I just figure she’s running into this again. And, yes, I still don’t get it. Listen to the (http://mississippienne.livejournal.com/data/phonepost/563.mp3) she provided.

He’d never pass for Antarctican.

He probably doesn’t own a tux, after all. :cool:

A friend of mine and her husband immigrated to the US when their oldest was very, very small. While they have learned the language, it’s not what they use when it’s just family. They live in an area where a lot of people have immigrated from the same place that they did, and their kids hang out with and go to school with a lot of students who are either immigrants themselves or children of people who come from various countries.

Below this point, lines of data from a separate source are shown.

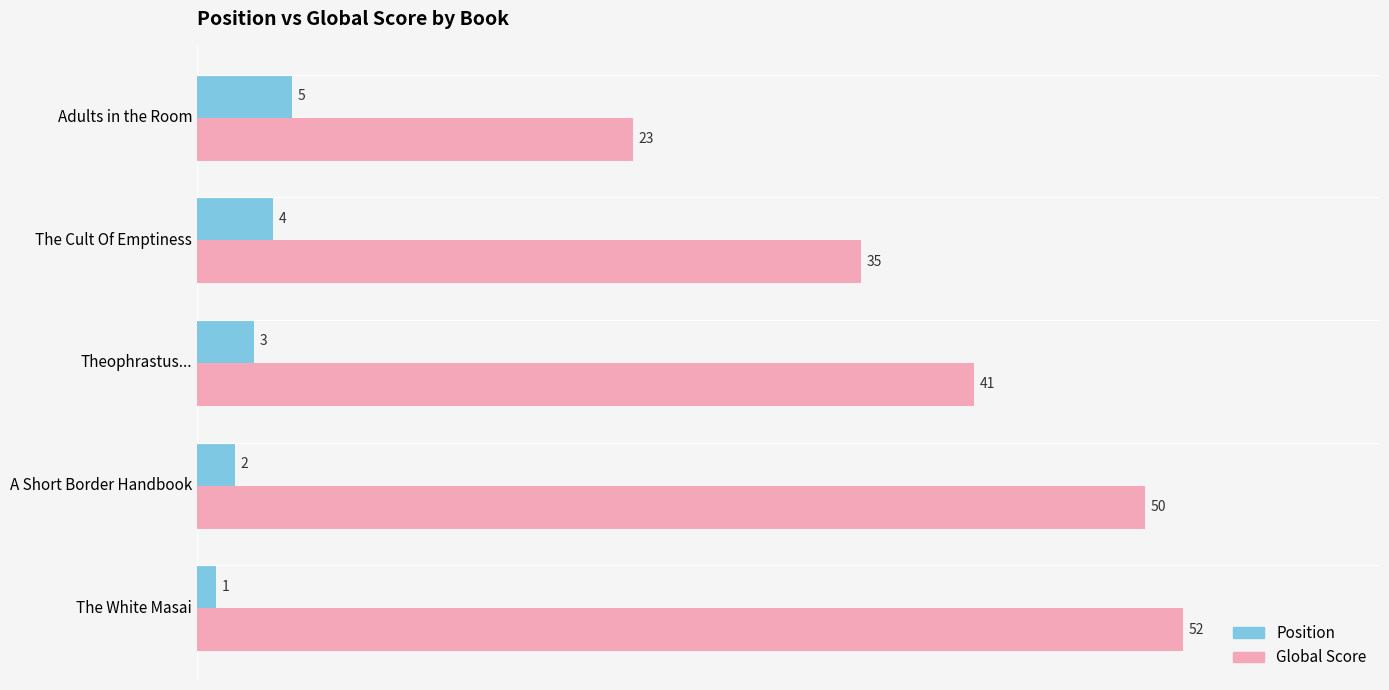

How many data points in Global Score are less than 41?

2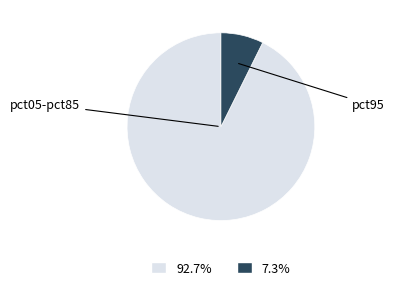

How many segments does this pie chart have?

2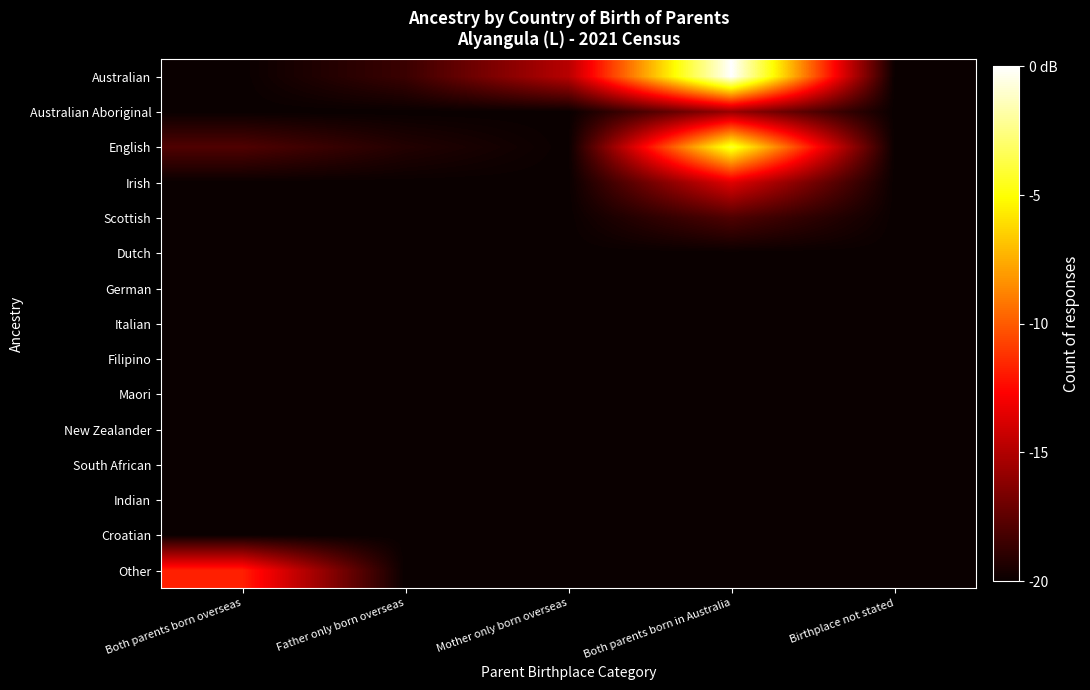

Which series has the largest total across all categories?

Australian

Her kids knew that I was born & raised in the US, but one asked me once “amarinth, what language do you speak at home?”
“English.”
“No, but with your mom. What language do you talk to your mom in?”
“um, English, we only speak English.”
She spent the next 20 minutes trying to figure that one out. The idea of being entirely monolingual and not having a home language v. an away language completely weirded the kid out.

My family had at-home and away uniforms, so I can kind of sympathize with the kid.

I always get “Where are you from?” and I say “Here”. Literally here. See that hospital over there? The one you can see through the library’s front windows? I was born a block from here! Evidently I have insufficient Southern accent (unless I’m drunk, I guess) so they don’t believe me. To shut them up I have to say, “Oh, my mom’s from Pittsburgh”. Where they think I have a hilarious Southern accent.

That would explain the southern accent.

My friend tells a funny story about traveling to Hawaii. At the time she lived in Kaukauna (pronounced kaw-KAW-na), Wisconsin. At some point after she arrived in Hawaii, she needed to show her ID to some official/agent/clerk/whatever, and that person exclaimed, “Ah, Kah-oo-kah-OO-nah! What island is that on?”

I just love the image of the exotic island paradise that is Kaukauna, Wisconsin.